| Directions for this task |
Rewrite all the entries below, replacing "top-left" with "upper-left" everywhere it appears and leaving everything else unchanged. Leave the pictures out.

| Input records |
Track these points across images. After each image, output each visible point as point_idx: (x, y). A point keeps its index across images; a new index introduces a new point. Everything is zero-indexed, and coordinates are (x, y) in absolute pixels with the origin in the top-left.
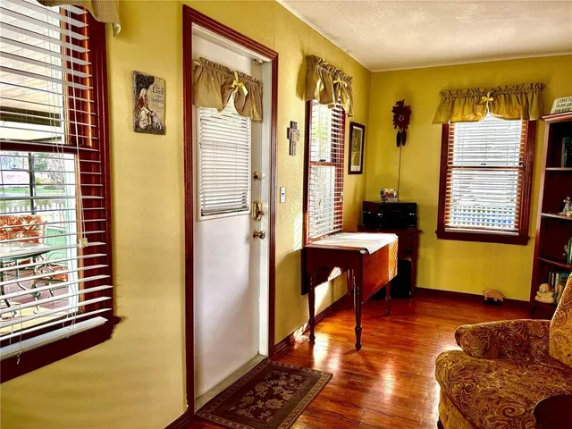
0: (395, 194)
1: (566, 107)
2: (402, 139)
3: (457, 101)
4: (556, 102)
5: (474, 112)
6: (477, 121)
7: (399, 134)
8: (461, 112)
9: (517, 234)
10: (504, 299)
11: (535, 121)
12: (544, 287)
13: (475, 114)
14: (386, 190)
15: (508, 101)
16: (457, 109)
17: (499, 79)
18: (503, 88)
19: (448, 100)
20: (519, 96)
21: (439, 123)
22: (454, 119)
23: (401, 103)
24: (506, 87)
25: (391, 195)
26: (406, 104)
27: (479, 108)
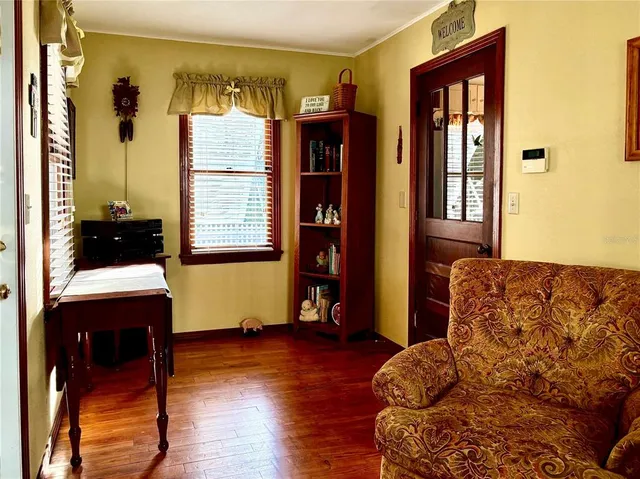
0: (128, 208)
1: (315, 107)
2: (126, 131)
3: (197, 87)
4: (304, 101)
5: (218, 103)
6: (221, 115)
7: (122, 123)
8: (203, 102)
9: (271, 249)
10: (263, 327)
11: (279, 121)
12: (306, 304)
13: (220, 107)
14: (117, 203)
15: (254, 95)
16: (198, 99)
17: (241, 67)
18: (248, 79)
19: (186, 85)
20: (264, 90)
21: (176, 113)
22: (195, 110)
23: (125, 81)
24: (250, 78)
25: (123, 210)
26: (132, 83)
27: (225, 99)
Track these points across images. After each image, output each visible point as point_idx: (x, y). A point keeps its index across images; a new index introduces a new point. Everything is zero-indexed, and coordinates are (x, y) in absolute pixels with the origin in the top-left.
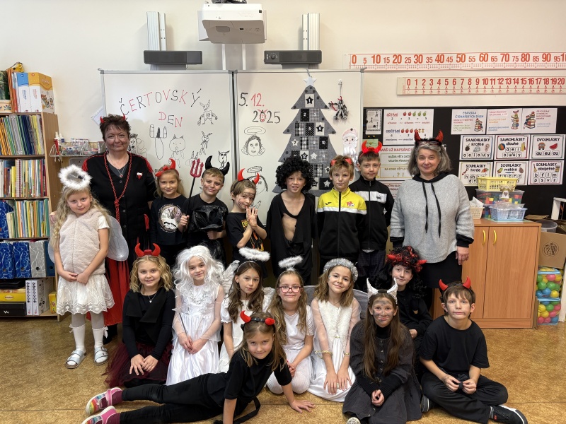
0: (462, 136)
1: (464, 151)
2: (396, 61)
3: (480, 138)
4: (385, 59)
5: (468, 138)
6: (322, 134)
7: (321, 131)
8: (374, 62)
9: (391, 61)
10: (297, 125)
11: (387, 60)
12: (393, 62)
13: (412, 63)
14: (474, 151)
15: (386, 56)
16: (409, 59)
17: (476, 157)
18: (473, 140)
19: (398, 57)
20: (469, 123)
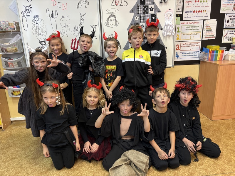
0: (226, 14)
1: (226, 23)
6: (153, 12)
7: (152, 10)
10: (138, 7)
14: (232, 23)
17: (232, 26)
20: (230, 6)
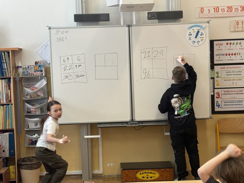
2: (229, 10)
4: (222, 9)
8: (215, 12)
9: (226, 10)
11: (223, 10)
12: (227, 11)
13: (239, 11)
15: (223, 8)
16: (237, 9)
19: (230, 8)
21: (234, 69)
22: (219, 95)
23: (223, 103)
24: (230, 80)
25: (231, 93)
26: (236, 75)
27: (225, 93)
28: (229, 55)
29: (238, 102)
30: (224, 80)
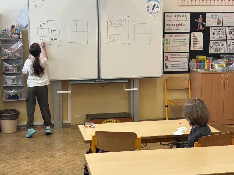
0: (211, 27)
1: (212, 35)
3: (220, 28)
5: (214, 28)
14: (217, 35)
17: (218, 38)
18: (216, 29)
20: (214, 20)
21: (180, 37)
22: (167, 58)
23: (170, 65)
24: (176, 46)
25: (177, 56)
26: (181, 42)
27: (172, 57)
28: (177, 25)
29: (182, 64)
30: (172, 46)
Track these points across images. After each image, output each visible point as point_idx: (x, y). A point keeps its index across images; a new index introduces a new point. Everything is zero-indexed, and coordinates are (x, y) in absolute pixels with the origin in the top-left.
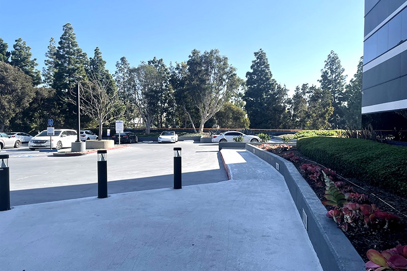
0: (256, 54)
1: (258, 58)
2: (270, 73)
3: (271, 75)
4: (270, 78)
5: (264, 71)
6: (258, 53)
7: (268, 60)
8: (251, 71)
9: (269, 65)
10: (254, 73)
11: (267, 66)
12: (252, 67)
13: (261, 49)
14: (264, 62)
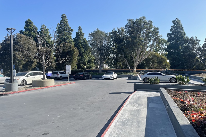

| Answer area |
Track these points across images. After each image, output each visible point as point_idx: (x, y). A point keeps its index across images; a new index introduces a new point. Everything is zero-indexed, and coordinates are (x, y) in absolute pixels with the origin in the upper-left.
0: (395, 194)
1: (566, 107)
2: (402, 139)
3: (457, 101)
4: (556, 102)
5: (474, 112)
6: (477, 121)
7: (399, 134)
8: (461, 112)
9: (517, 234)
10: (504, 299)
11: (535, 121)
12: (544, 287)
13: (475, 114)
14: (386, 190)
15: (508, 101)
16: (457, 109)
17: (499, 79)
18: (503, 88)
19: (448, 100)
20: (519, 96)
21: (439, 123)
22: (454, 119)
23: (401, 103)
24: (506, 87)
25: (391, 195)
26: (406, 104)
27: (479, 108)
0: (128, 208)
1: (315, 107)
2: (126, 131)
3: (197, 87)
4: (304, 101)
5: (218, 103)
6: (221, 115)
7: (122, 123)
8: (203, 102)
9: (271, 249)
10: (263, 327)
11: (279, 121)
12: (306, 304)
13: (220, 107)
14: (117, 203)
15: (254, 95)
16: (198, 99)
17: (241, 67)
18: (248, 79)
19: (186, 85)
20: (264, 90)
21: (176, 113)
22: (195, 110)
23: (125, 81)
24: (250, 78)
25: (123, 210)
26: (132, 83)
27: (225, 99)
Track these points across images. After each image, output each visible point as point_idx: (x, y). A point keeps its index across images; a new index introduces a new point. Everything is zero-indexed, and coordinates are (x, y) in absolute pixels with the origin in the upper-left.
0: (462, 136)
1: (464, 151)
2: (396, 61)
3: (480, 138)
4: (385, 59)
5: (468, 138)
6: (322, 134)
7: (321, 131)
8: (374, 62)
9: (391, 61)
10: (297, 125)
11: (387, 60)
12: (393, 62)
13: (412, 63)
14: (474, 151)
15: (386, 56)
16: (409, 59)
17: (476, 157)
18: (473, 140)
19: (398, 57)
20: (469, 123)
0: (226, 14)
1: (226, 23)
6: (153, 12)
7: (152, 10)
10: (138, 7)
14: (232, 23)
17: (232, 26)
20: (230, 6)
2: (229, 10)
4: (222, 9)
8: (215, 12)
9: (226, 10)
11: (223, 10)
12: (227, 11)
13: (239, 11)
15: (223, 8)
16: (237, 9)
19: (230, 8)
21: (234, 69)
22: (219, 95)
23: (223, 103)
24: (230, 80)
25: (231, 93)
26: (236, 75)
27: (225, 93)
28: (229, 55)
29: (238, 102)
30: (224, 80)
0: (211, 27)
1: (212, 35)
3: (220, 28)
5: (214, 28)
14: (217, 35)
17: (218, 38)
18: (216, 29)
20: (214, 20)
21: (180, 37)
22: (167, 58)
23: (170, 65)
24: (176, 46)
25: (177, 56)
26: (181, 42)
27: (172, 57)
28: (177, 25)
29: (182, 64)
30: (172, 46)
Track these points across images. After each image, output each visible point as point_idx: (x, y). A point keeps its index across images; a new index introduces a new point. Everything is zero-indexed, and coordinates are (x, y) in absolute pixels with the origin in the upper-left.
0: (256, 54)
1: (258, 58)
2: (270, 73)
3: (271, 75)
4: (270, 78)
5: (264, 71)
6: (258, 53)
7: (268, 60)
8: (251, 71)
9: (269, 65)
10: (254, 73)
11: (267, 66)
12: (252, 67)
13: (261, 49)
14: (264, 62)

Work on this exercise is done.